AIM: This study aimed to estimate the medical costs attributable to obesity among Japanese adults with obesity-related health disorders using the JMDC claims database and assess the impact of body mass index (BMI) catego...AIM: This study aimed to estimate the medical costs attributable to obesity among Japanese adults with obesity-related health disorders using the JMDC claims database and assess the impact of body mass index (BMI) categories on the medical costs during a five-year follow-up period. MATERIALS AND METHODS: A retrospective cohort study using anonymized claims and health checkup data from the JMDC database was conducted. Participants aged ≥18 years with first recorded BMI between December 2012 and December 2018 and diagnosed with obesity-related health disorders were included.

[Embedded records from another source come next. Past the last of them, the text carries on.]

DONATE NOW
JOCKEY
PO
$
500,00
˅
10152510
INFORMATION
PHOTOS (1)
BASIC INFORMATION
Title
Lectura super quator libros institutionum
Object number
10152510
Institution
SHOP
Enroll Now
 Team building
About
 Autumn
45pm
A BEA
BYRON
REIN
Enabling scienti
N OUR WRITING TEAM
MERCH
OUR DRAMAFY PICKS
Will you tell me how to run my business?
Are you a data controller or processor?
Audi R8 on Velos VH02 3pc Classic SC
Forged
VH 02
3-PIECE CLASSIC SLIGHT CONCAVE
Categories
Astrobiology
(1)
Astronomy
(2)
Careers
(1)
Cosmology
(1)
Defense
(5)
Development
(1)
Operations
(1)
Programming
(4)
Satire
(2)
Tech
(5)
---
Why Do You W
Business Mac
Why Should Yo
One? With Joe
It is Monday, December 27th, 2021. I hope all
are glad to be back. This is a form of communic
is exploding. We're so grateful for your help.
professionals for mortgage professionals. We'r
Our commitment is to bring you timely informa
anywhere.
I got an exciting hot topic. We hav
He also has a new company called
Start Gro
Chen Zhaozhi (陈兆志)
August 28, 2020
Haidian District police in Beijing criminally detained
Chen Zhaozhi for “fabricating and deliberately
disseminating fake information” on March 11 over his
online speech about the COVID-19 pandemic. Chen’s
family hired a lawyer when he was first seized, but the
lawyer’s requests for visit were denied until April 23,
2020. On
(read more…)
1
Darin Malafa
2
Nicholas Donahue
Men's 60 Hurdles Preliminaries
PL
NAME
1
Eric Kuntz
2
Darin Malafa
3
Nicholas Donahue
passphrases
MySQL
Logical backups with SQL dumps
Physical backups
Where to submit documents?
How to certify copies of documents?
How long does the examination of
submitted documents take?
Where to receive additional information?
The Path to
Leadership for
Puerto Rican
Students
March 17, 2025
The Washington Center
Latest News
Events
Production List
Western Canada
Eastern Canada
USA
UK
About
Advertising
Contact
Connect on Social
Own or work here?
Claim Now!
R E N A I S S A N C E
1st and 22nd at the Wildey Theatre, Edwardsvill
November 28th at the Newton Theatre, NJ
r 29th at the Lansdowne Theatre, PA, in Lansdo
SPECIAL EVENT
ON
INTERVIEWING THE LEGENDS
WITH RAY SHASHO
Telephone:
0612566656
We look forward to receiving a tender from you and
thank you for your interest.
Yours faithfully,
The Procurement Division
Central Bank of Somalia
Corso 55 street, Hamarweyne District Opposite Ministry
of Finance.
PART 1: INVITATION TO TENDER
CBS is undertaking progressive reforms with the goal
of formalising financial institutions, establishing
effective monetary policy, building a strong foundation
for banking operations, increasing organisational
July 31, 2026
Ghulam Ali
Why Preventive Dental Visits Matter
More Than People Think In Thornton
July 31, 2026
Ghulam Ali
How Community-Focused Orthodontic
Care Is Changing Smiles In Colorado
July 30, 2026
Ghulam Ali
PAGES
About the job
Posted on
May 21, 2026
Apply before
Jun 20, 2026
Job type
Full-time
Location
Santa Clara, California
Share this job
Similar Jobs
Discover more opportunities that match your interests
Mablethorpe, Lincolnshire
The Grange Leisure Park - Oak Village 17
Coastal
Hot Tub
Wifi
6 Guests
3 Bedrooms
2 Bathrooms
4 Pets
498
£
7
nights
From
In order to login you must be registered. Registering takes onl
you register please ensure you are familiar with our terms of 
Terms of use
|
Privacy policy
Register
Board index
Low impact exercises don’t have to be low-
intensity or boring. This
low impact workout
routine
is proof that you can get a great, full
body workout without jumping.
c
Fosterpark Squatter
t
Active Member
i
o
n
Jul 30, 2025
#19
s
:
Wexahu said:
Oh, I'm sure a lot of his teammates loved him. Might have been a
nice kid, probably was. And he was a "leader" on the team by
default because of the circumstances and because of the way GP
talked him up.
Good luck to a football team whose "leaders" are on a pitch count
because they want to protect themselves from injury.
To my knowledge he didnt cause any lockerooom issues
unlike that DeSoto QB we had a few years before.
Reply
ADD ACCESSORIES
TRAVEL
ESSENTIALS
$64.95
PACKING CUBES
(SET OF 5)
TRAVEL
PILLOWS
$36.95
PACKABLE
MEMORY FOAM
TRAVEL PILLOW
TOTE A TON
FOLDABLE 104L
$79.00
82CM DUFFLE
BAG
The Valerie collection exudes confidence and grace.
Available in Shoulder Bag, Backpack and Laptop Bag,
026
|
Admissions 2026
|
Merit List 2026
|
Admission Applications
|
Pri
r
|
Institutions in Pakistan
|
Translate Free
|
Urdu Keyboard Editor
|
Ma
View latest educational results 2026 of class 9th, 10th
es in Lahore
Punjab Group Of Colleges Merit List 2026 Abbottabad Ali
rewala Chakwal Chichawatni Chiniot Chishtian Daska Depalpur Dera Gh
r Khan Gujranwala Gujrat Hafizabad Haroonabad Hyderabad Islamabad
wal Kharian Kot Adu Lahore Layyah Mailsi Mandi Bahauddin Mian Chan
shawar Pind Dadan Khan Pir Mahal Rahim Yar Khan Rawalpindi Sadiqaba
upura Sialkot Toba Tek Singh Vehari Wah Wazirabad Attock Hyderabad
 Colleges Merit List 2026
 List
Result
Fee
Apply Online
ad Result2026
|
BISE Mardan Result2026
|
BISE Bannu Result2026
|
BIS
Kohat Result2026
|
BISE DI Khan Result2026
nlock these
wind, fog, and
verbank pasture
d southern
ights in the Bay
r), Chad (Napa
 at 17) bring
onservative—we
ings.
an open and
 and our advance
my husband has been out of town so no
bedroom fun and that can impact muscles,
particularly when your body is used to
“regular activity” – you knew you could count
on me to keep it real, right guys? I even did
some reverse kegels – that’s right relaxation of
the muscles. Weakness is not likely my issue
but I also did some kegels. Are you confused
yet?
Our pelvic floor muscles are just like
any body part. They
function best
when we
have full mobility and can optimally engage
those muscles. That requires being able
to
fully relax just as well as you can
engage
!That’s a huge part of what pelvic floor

Participants were stratified into two groups: those without obesity (BMI <25.0 kg/m) and those with obesity (BMI ≥25.0 kg/m). Annual medical costs (total, outpatient, inpatient, medication) were summarized. Generalized estimating equations (GEE) with a gamma regression model and log link function were used to estimate cost ratios and adjusted mean total medical costs, adjusting for age category, sex, baseline BMI category, and baseline outpatient visit frequency. Sensitivity analyses were performed to assess robustness across different age groups and regression models. RESULTS: A total of 244,150 eligible participants were analyzed (without obesity: 150,217; with obesity: 93,933). Over five-year follow-up, total medical costs per person-year increased from 218,929 to 265,919 JPY in those without obesity and from 234,093 to 323,086 JPY in those with obesity. Higher baseline BMI showed greater five-year increases in the adjusted medical costs, resulting in 27.7% increase by excess costs due to obesity with 83.3% of those attributable to BMI ≥27.0 kg/m. Sensitivity analyses confirmed the robustness of these findings. CONCLUSIONS: The estimated excess costs due to obesity indicate higher healthcare costs among Japanese adults with obesity-related health disorders. The per capita burden appeared higher in those with higher BMI, with most excess costs concentrated in individuals with BMI ≥27.0 kg/m. These results highlight the healthcare cost burden associated with obesity and suggest that effective weight management strategies may contribute to reducing healthcare expenditures.